Welcome and thank you for visiting! Here you will find a bit about my life, including my obsession with the fiber arts and the written word.

Tuesday, April 17, 2012

Sometimes You Don't Have a Choice

I've been writing a supernatural series for a couple of years now.  The BFF has read it and loves it.  Sis has read it and loves it.  Me?  Well, I love it too, these are my babies, but the editing process is slow because I'm too close to it.  I'm too close to it and can't edit it properly but there is no way it's ready to be submitted, maybe accepted, and have a professional editor do his or her job.  Slowly and surely, I am getting it to that place.

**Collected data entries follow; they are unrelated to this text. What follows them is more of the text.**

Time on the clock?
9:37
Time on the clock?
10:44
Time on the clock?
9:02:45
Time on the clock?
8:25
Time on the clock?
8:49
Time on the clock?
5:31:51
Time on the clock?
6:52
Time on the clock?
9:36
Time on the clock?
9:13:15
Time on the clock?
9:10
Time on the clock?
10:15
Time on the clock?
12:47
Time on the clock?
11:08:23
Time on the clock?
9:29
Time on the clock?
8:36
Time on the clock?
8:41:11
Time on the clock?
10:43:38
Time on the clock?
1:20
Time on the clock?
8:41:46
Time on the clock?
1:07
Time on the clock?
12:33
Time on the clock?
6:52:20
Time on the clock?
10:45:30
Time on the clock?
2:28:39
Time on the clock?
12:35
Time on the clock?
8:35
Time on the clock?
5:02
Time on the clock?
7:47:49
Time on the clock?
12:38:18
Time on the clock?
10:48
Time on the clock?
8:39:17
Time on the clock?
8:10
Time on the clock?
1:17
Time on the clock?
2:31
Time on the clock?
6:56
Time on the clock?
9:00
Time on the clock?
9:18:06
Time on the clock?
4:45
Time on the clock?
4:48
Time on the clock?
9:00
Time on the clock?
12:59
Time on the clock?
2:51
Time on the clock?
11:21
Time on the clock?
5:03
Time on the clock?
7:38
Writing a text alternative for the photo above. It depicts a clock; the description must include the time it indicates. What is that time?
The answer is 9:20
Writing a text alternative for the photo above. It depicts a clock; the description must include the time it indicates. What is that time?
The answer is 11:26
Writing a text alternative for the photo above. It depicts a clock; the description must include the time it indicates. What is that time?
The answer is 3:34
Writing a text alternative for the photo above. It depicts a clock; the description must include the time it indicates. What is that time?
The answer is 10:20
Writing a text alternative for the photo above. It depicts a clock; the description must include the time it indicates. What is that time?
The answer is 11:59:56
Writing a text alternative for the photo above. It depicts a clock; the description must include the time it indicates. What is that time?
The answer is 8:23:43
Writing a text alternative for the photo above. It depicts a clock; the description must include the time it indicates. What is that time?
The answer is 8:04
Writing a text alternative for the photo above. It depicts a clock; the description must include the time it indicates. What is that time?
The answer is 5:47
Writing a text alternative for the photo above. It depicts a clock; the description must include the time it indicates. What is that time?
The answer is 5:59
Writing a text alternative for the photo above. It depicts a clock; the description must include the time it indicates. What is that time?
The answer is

But sometimes, the voices talking in my head are different.  They don't belong in the world that I've already created.  So I let them talk and I listened, but I didn't put the words on the page.  Until yesterday.  Yesterday, finally, I was able to have a jumping off point and the voices are so damn relieved they've been talking incessantly ever since.  I love these new guys and I'm happy that they are getting their story told.  Again, it may not go anywhere.  It may not get to the point where it sees the light of day.  But I have some beta readers lined up and we shall see.

Of course, I feel guilty.  I feel like I'm abandoning the world I so lovingly crafted for a new and shiny toy.  And then a strange and wonderful thought occurred to me.  When I'm making a craft project, when I choose to knit, that does not mean I am abandoning my first love which is crocheting.  When I put down a project to work on something else (because it has a deadline or it's interesting or whatever) that does not mean I'm abandoning it forever.  Just that that project and I need a little break so that I can go back to it later with a fresh eye and a happy heart.  So that there can be the joyous reunion of "dear god, I have missed you!" and "I'm so glad you're back!"  I live for those moments.  

Of course, sometimes I don't have a choice.  With yarn or with writing, I have to go where my muse takes me.  Because the fact of the matter is, it will always take me back again.